====== Data shown ======

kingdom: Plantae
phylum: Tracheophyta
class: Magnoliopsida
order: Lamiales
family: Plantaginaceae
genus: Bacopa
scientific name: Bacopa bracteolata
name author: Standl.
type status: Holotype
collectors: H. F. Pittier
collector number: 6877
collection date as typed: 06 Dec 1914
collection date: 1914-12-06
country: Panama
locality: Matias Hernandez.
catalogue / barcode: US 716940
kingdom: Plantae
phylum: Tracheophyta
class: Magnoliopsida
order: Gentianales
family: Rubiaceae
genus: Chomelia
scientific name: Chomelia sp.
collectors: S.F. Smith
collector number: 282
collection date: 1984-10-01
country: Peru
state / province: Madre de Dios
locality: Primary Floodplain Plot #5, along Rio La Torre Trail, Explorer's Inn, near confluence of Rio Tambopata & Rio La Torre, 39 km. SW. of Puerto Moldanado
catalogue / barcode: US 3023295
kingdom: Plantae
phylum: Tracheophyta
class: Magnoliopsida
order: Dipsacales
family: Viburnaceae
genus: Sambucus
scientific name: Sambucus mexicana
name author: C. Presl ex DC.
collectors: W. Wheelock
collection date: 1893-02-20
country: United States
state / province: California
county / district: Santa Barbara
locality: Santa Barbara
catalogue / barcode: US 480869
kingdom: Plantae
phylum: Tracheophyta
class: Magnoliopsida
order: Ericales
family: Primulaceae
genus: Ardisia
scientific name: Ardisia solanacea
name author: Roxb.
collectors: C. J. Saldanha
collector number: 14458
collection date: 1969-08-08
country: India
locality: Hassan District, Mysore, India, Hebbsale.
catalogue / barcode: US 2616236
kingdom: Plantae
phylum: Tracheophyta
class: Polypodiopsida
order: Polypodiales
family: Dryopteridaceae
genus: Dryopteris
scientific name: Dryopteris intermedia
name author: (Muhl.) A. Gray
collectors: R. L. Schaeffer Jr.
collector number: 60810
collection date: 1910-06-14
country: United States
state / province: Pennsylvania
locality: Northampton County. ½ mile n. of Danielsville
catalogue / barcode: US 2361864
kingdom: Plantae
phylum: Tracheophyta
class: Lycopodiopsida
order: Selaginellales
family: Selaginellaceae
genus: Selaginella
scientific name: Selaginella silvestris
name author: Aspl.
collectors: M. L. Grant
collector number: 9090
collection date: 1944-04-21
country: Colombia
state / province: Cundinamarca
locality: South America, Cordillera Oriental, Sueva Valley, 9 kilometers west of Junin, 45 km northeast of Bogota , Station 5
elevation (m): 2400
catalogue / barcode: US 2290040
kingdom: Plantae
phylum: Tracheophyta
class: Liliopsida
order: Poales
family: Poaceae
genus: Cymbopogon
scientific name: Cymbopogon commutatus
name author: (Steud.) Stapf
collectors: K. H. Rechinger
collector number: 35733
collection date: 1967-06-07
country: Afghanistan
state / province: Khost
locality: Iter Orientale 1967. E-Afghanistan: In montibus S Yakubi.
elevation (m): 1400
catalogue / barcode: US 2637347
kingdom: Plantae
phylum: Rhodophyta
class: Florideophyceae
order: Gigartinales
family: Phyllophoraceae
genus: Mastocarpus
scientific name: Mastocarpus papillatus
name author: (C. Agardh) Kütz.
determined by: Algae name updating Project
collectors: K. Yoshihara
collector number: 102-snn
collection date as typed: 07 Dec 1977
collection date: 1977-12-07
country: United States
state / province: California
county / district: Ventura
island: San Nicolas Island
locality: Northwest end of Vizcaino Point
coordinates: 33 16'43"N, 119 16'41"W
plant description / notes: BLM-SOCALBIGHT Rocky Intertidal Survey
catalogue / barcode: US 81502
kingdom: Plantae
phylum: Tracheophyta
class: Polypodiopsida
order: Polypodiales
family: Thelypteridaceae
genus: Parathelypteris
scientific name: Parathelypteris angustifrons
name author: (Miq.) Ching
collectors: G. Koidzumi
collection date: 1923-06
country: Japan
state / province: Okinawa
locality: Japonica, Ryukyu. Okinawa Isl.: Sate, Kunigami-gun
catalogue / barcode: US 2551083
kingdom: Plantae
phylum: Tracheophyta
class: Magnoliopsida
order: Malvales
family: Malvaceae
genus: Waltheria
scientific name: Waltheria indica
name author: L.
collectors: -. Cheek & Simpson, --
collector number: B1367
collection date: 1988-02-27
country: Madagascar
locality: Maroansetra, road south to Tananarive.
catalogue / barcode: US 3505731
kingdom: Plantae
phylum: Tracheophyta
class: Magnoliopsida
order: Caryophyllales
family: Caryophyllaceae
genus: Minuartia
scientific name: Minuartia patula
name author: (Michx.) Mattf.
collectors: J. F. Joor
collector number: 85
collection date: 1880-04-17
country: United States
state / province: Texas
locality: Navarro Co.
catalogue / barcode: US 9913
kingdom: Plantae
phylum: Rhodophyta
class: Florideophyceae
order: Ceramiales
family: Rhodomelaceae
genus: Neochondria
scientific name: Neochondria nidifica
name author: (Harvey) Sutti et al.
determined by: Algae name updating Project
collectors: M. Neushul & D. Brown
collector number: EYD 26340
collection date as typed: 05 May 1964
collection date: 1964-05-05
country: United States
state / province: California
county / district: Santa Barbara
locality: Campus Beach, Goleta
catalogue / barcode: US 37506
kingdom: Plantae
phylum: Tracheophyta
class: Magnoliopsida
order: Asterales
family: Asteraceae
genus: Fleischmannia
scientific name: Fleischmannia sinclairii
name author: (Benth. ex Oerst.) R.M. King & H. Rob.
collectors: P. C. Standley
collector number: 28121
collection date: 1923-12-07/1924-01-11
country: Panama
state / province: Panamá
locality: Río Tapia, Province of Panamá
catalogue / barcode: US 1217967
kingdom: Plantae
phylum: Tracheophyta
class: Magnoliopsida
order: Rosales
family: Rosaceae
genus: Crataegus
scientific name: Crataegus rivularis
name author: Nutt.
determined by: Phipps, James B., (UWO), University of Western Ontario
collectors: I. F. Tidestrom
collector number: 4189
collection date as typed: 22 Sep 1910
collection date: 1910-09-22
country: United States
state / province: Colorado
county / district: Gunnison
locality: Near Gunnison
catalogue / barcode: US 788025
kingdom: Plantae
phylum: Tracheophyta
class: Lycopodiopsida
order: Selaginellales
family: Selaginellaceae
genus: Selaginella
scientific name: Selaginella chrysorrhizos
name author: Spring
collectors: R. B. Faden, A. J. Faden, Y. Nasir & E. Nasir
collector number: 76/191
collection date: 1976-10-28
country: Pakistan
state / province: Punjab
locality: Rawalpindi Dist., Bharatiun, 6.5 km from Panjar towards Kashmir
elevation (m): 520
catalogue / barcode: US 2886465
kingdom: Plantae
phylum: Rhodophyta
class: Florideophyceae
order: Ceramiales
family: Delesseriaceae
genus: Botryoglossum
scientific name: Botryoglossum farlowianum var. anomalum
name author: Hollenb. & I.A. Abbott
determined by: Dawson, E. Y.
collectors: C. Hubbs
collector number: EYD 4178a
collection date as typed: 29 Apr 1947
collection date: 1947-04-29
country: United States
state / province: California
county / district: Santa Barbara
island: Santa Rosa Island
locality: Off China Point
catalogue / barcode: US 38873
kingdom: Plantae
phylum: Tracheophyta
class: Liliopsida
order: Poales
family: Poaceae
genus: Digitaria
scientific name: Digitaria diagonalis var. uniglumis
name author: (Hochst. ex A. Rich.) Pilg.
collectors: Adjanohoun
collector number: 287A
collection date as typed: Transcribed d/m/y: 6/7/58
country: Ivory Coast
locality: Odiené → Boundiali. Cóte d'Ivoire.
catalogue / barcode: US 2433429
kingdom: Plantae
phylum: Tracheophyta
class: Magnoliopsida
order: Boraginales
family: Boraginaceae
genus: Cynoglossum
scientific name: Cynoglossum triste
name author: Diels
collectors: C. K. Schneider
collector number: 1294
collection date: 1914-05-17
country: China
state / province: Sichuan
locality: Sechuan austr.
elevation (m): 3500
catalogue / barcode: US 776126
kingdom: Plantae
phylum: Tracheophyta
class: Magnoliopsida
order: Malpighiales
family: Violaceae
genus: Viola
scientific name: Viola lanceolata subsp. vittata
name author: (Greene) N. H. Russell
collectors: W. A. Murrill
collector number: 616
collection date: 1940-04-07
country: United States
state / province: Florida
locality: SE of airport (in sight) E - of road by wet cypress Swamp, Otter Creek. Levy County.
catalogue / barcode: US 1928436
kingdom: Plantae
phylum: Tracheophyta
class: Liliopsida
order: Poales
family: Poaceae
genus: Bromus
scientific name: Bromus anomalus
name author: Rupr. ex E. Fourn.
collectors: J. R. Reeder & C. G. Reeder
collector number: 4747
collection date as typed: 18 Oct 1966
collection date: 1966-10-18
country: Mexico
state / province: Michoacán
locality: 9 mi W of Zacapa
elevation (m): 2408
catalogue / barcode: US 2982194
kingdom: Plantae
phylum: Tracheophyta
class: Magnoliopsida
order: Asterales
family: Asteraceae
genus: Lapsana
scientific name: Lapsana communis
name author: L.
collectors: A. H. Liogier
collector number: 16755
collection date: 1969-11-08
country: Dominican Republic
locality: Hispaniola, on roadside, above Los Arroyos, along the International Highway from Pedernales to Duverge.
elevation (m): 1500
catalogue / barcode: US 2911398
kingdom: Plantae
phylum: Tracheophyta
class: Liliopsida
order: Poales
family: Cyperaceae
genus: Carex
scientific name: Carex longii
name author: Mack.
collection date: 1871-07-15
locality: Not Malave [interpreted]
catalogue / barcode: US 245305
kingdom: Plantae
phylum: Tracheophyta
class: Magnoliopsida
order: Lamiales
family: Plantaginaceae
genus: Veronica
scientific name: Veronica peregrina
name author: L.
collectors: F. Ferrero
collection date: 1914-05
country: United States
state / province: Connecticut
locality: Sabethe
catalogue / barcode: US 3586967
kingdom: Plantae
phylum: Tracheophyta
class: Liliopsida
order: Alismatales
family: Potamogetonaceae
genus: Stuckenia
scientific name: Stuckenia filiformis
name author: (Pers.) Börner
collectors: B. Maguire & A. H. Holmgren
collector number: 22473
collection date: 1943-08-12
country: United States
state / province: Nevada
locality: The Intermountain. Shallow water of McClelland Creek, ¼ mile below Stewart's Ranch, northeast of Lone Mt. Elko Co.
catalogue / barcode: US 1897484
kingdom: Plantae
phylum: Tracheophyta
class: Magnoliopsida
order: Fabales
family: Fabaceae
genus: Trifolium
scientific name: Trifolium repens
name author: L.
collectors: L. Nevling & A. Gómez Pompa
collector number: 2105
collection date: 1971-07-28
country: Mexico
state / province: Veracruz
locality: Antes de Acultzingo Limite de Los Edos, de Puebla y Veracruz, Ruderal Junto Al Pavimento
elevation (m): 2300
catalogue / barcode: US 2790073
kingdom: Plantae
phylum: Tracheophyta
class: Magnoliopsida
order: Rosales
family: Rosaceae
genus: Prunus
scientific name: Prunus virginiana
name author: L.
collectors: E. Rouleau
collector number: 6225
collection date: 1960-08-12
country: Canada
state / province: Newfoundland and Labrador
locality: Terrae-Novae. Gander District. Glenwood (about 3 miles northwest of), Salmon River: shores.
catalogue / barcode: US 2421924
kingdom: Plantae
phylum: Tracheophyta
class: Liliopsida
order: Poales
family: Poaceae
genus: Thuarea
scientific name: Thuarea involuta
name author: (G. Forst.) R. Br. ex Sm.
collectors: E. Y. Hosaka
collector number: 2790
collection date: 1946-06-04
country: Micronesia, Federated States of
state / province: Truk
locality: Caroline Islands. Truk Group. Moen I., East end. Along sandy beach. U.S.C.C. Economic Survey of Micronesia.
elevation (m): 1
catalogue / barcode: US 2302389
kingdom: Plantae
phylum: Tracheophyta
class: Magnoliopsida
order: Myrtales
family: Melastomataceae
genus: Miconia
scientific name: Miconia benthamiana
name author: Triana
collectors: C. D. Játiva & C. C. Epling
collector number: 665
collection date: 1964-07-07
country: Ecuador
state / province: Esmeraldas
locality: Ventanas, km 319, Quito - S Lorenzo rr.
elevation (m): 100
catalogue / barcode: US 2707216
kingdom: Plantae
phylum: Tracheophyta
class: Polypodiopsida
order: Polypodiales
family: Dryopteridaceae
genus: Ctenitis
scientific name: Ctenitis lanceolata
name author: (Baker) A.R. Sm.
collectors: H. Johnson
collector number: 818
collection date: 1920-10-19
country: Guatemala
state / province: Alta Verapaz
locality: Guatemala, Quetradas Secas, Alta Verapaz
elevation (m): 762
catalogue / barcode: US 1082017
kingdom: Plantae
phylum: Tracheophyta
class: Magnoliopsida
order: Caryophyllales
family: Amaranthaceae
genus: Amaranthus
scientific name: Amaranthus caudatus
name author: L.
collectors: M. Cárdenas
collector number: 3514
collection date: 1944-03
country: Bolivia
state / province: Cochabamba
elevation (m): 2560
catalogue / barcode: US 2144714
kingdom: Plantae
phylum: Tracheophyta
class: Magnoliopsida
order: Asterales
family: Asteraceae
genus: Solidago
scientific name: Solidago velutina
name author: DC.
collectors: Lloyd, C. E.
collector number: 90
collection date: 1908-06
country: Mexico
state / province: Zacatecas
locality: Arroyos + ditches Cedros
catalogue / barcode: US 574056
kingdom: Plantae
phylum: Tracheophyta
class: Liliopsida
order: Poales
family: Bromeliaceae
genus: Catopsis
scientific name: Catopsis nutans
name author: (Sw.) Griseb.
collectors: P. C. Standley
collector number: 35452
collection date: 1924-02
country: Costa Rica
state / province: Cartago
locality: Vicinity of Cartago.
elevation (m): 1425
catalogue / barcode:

======

Output the stretch from the line containing "collection date: 1976-10-28" through the line containing "catalogue / barcode: US 2982194" as a two-column CSV with the header field,value. Write one row per entry, put each field in double quotes, and replace any line breaks with spaces.

Written answer:
field,value
"collection date:","1976-10-28"
"country:","Pakistan"
"state / province:","Punjab"
"locality:","Rawalpindi Dist., Bharatiun, 6.5 km from Panjar towards Kashmir"
"elevation (m):","520"
"catalogue / barcode:","US 2886465"
"kingdom:","Plantae"
"phylum:","Rhodophyta"
"class:","Florideophyceae"
"order:","Ceramiales"
"family:","Delesseriaceae"
"genus:","Botryoglossum"
"scientific name:","Botryoglossum farlowianum var. anomalum"
"name author:","Hollenb. & I.A. Abbott"
"determined by:","Dawson, E. Y."
"collectors:","C. Hubbs"
"collector number:","EYD 4178a"
"collection date as typed:","29 Apr 1947"
"collection date:","1947-04-29"
"country:","United States"
"state / province:","California"
"county / district:","Santa Barbara"
"island:","Santa Rosa Island"
"locality:","Off China Point"
"catalogue / barcode:","US 38873"
"kingdom:","Plantae"
"phylum:","Tracheophyta"
"class:","Liliopsida"
"order:","Poales"
"family:","Poaceae"
"genus:","Digitaria"
"scientific name:","Digitaria diagonalis var. uniglumis"
"name author:","(Hochst. ex A. Rich.) Pilg."
"collectors:","Adjanohoun"
"collector number:","287A"
"collection date as typed:","Transcribed d/m/y: 6/7/58"
"country:","Ivory Coast"
"locality:","Odiené → Boundiali. Cóte d'Ivoire."
"catalogue / barcode:","US 2433429"
"kingdom:","Plantae"
"phylum:","Tracheophyta"
"class:","Magnoliopsida"
"order:","Boraginales"
"family:","Boraginaceae"
"genus:","Cynoglossum"
"scientific name:","Cynoglossum triste"
"name author:","Diels"
"collectors:","C. K. Schneider"
"collector number:","1294"
"collection date:","1914-05-17"
"country:","China"
"state / province:","Sichuan"
"locality:","Sechuan austr."
"elevation (m):","3500"
"catalogue / barcode:","US 776126"
"kingdom:","Plantae"
"phylum:","Tracheophyta"
"class:","Magnoliopsida"
"order:","Malpighiales"
"family:","Violaceae"
"genus:","Viola"
"scientific name:","Viola lanceolata subsp. vittata"
"name author:","(Greene) N. H. Russell"
"collectors:","W. A. Murrill"
"collector number:","616"
"collection date:","1940-04-07"
"country:","United States"
"state / province:","Florida"
"locality:","SE of airport (in sight) E - of road by wet cypress Swamp, Otter Creek. Levy County."
"catalogue / barcode:","US 1928436"
"kingdom:","Plantae"
"phylum:","Tracheophyta"
"class:","Liliopsida"
"order:","Poales"
"family:","Poaceae"
"genus:","Bromus"
"scientific name:","Bromus anomalus"
"name author:","Rupr. ex E. Fourn."
"collectors:","J. R. Reeder & C. G. Reeder"
"collector number:","4747"
"collection date as typed:","18 Oct 1966"
"collection date:","1966-10-18"
"country:","Mexico"
"state / province:","Michoacán"
"locality:","9 mi W of Zacapa"
"elevation (m):","2408"
"catalogue / barcode:","US 2982194"